Vittorio Marchis, Avvenire 20/1/2011, 20 gennaio 2011
CRAVATTE, DALL’ARISTOCRATICO GNOLI AL SOLDATO TONDELLI
« Quanta strada aggio fatto / pe sagli’ sta furtuna | senza giacca e cravatta / accussi’ so’ venuto / mmiez’ ’e facce ’mportante / c’hanno tuccato ’a luna / guardo areto ogni tanto / pe’ capi’ addo’ so’ghiuto…», canta Nino D’Angelo in una sua lirica. Senza giacca e cravatta può essere invece oggi un segno di snob, come accade all’amministratore delegato della Fiat. Non è certo più un segno di anticonformismo e anche se al Senato della Repubblica italiana è d’obbligo agli uomini di frequentare l’aula con giacca e cravatta, bisogna ricordare che nel luglio del 2007 di fronte alle ondate di caldo il ministro della salute Livia Turco emanò una circolare con cui esonerava i dipendenti pubblici e privati dal mettere la cravatta. Le mode cambiano e proprio su questo oggetto tipico dell’abbigliamento maschile (ma non solo) nato per nascondere la fila dei bottoni della camicia si sono scritte pagine e pagine, che non è qui il caso di ripetere perché è sufficiente navigare un po’ nella rete. In cinese la cravatta, una cosa tipicamente occidentale solo recentemente arrivata nel lontano Oriente, diventa
lingdài ossia collo+nastro. Pochi ricordano che il più antico insediamento cinese in Italia risale ai primi anni ’20 a Milano nel quartiere Canonica-Sarpi. Era un gruppo di cinesi provenienti dalla regione dello Zhejiang e le loro prime attività furono legate alla lavorazione della seta, proprio con la produzione di cravatte, grazie alla vicinanza con gli impianti industriali del comasco. «Clavatte» offrivano questi artigiani cercando di ripetere una parola impronunciabile perché nella loro fonetica manca la lettera «erre».

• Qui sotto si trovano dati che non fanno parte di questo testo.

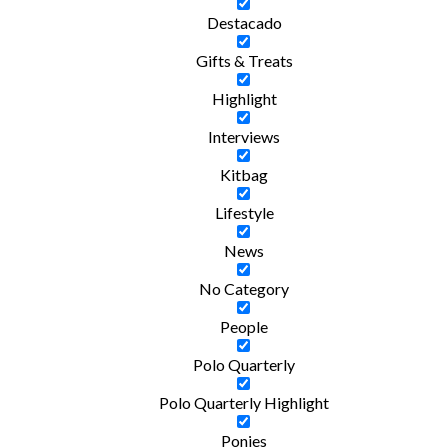
Destacado
Gifts & Treats
Highlight
Interviews
Kitbag
Lifestyle
News
No Category
People
Polo Quarterly
Polo Quarterly Highlight
Ponies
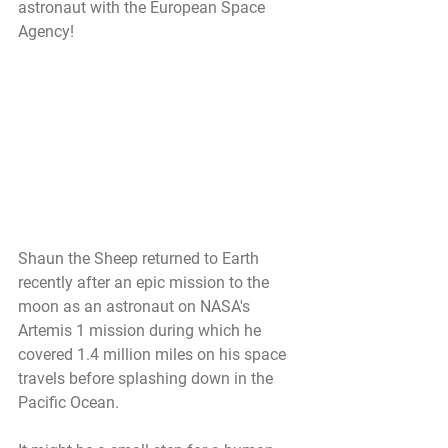
astronaut with the European Space 
Agency!
Shaun the Sheep returned to Earth 
recently after an epic mission to the 
moon as an astronaut on NASA's 
Artemis 1 mission during which he 
covered 1.4 million miles on his space 
travels before splashing down in the 
Pacific Ocean. 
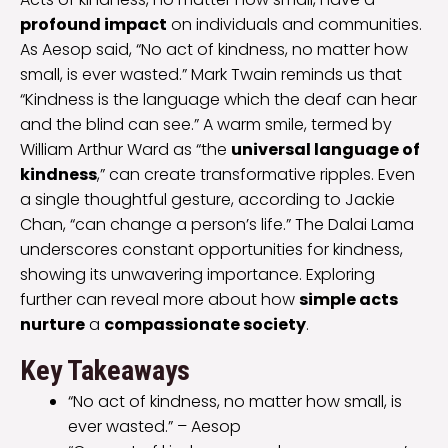
profound impact
on individuals and communities.
As Aesop said, “No act of kindness, no matter how
small, is ever wasted.” Mark Twain reminds us that
“Kindness is the language which the deaf can hear
and the blind can see.” A warm smile, termed by
William Arthur Ward as “the
universal language of
kindness
,” can create transformative ripples. Even
a single thoughtful gesture, according to Jackie
Chan, “can change a person’s life.” The Dalai Lama
underscores constant opportunities for kindness,
showing its unwavering importance. Exploring
further can reveal more about how
simple acts
nurture
a
compassionate society
.
Key Takeaways
“No act of kindness, no matter how small, is
ever wasted.” – Aesop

Continuando un viaggio insolito intorno a questo pezzetto di stoffa che si annoda intorno al collo troviamo nel 1967 un gigantesco quadro di Domenico Gnoli, «un aristocratico del colore tra camicie e cravatte», come lo definì nel 1996 Sebastiano Grasso in un articolo apparso sul
Corriere della Sera in occasione di una mostra retrospettiva inaugurata a Cortina a trent’anni dalla sua prematura morte. La cravatta, o meglio ancora il suo nodo, si allarga sino a diventare una iperrealistica rappresentazione del mondo perché sono le cose banali, come i bottoni o il risvolto di un lenzuolo, a farci intuire ciò che gli anglosassoni chiamano in-between:
una parola intraducibile che invita a dispiegare ciò che è annodato, nascosto. Nel nel nodo di una cravatta stanno nascoste alcune belle pagine scritte da Pier Vittorio Tondelli che ritroviamo nel ricchissimo scrigno di Un weekend postmoderno. La «tie society» diventa così dopo le contestazioni del Sessantotto e oltre, un nuovo mito. «La cravatta new wave è dunque rigorosamente nera, sottilissima, in seta. Apre la strada a un recupero del preppy , adatto non solo ai rampolli dei campus americani, ma anche a impiegatini, e soprattutto ai commessi d’abbigliamento». Siamo all’inizio degli anni Ottanta e Pier Vittorio Tondelli così ricorda una sua esperienza: «Per quanto mi riguarda posso solo raccontare di come, durante il periodo di leva, la cravatta abbia contribuito a celebrare alcuni momenti di libertà. Non potendo uscire in borghese, la notte, per recarmi a qualche pranzo, ero solito presentarmi in divisa, resa sfavillante da una serie di regimental scelte tra le più vistose, con preferenza a grandi strip gialle argento, rosso e argento, viola e gialle… Era il mio solo modo per sentirmi in libera uscita».